Your model error has been fixed in one of the subsequent commits. There was a bug where one of the fields wasn't default-filled for models not trained on that branch. You won't get these metadata fields magically, they have to be added during training and they're chiefly important for the new segmenter as they ensure that model types and image modes aren't mixed up.

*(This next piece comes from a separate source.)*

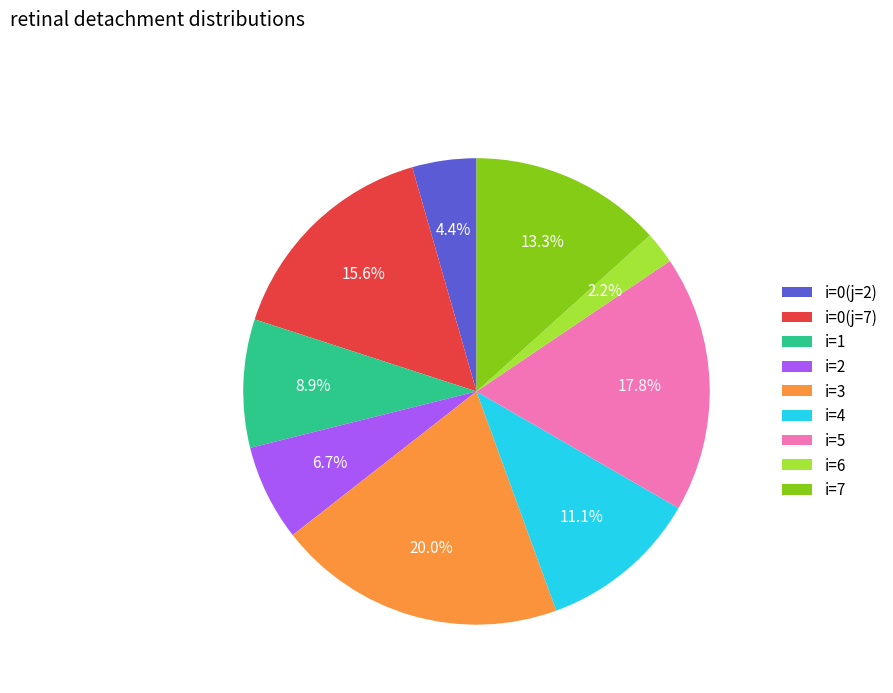

Which category has the smallest portion of the pie?

i=6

What kind of metadata are you expecting?

  • Incorrect line segmentation for indented lines for verse.
  • verse numbers at end of line after white space being ignored.
  • No line recognized in one image.
  • One line recognized in one image.
  • Page range in a Table of contents format page being treated as a separate column.

Yes, that's the old segmenter for you. It's less than ideal for anything but Latin, Greek, Hebrew, and to a lesser extend Arabic. The new one fixes all that by being trainable but it works fundamentally differently and the ketos transcribe/ketos extract workflow won't be adapted for it.

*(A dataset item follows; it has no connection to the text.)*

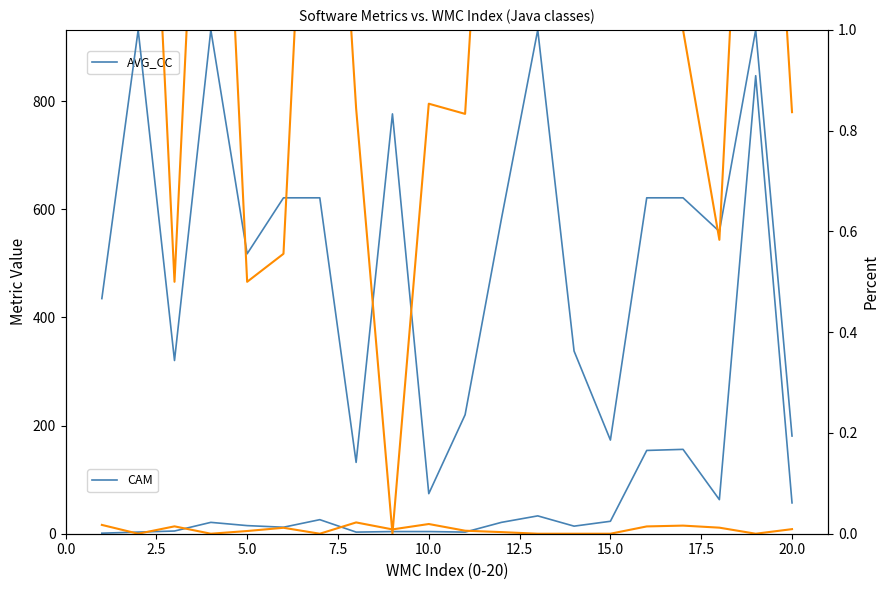

What is the average value of the AVG_CC series?

73.2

Shreeshrii commented 4 years ago

Is there any documentation on how to use the new segmenter?

Your model error has been fixed in one of the subsequent commits.

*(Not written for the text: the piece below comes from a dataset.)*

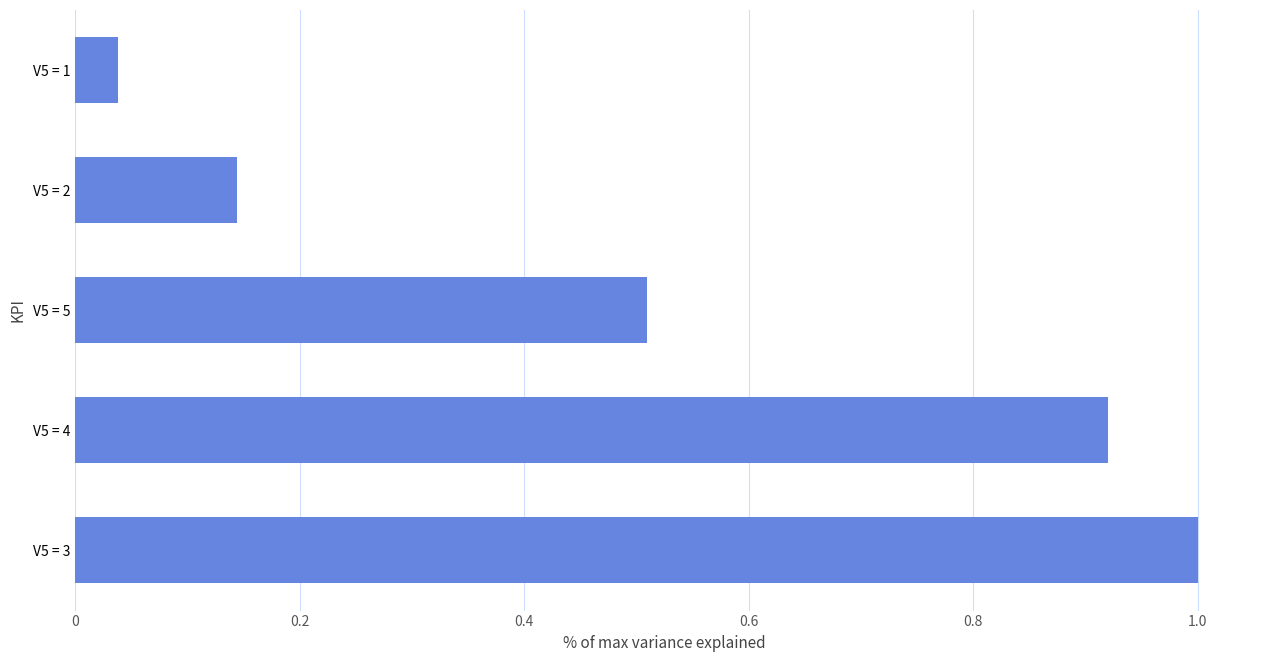

List the labels in order of value, smallest first.

V5 = 1, V5 = 2, V5 = 5, V5 = 4, V5 = 3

Which branch should I use to get it?

Shreeshrii commented 4 years ago

built kraken from blla branch.

(py36) ubuntu@tesseract-ocr:~/kraken/deva/pages$ kraken --version
kraken, version 3.0.0.0b4.dev9

A different error now:

(py36) ubuntu@tesseract-ocr:~/kraken/deva/pages$  ketos transcribe *.tif --prefill /home/ubuntu/kraken/deva/devanew_8.mlmodel
WARNING: Logging before flag parsing goes to stderr.
W0220 15:58:40.596257 134746554844800 __init__.py:74] TensorFlow version 1.15.0 detected. Last version known to be fully compatible is 1.14.0 .
Loading ANN✓

Traceback (most recent call last):
  File "/home/ubuntu/anaconda3/envs/py36/bin/ketos", line 8, in <module>
    sys.exit(cli())
  File "/home/ubuntu/anaconda3/envs/py36/lib/python3.6/site-packages/click/core.py", line 764, in __call__
    return self.main(*args, **kwargs)
  File "/home/ubuntu/anaconda3/envs/py36/lib/python3.6/site-packages/click/core.py", line 717, in main
    rv = self.invoke(ctx)
  File "/home/ubuntu/anaconda3/envs/py36/lib/python3.6/site-packages/click/core.py", line 1137, in invoke
    return _process_result(sub_ctx.command.invoke(sub_ctx))
  File "/home/ubuntu/anaconda3/envs/py36/lib/python3.6/site-packages/click/core.py", line 956, in invoke
    return ctx.invoke(self.callback, **ctx.params)
  File "/home/ubuntu/anaconda3/envs/py36/lib/python3.6/site-packages/click/core.py", line 555, in invoke
    return callback(*args, **kwargs)
  File "/home/ubuntu/anaconda3/envs/py36/lib/python3.6/site-packages/click/decorators.py", line 17, in new_func
    return f(get_current_context(), *args, **kwargs)
  File "/home/ubuntu/anaconda3/envs/py36/lib/python3.6/site-packages/kraken/ketos.py", line 976, in transcription
    ti.add_page(im, res, records=preds)
  File "/home/ubuntu/anaconda3/envs/py36/lib/python3.6/site-packages/kraken/transcribe.py", line 74, in add_page
    'left': 100*int(bbox[0]) / im.size[0],
TypeError: int() argument must be a string, a bytes-like object or a number, not 'tuple'
Shreeshrii commented 4 years ago

I have uploaded my training and test data and resulting model at https://github.com/Shreeshrii/kraken_devanagari .

Shreeshrii commented 4 years ago

@mittagessen Thank you for your prompt response and guidance.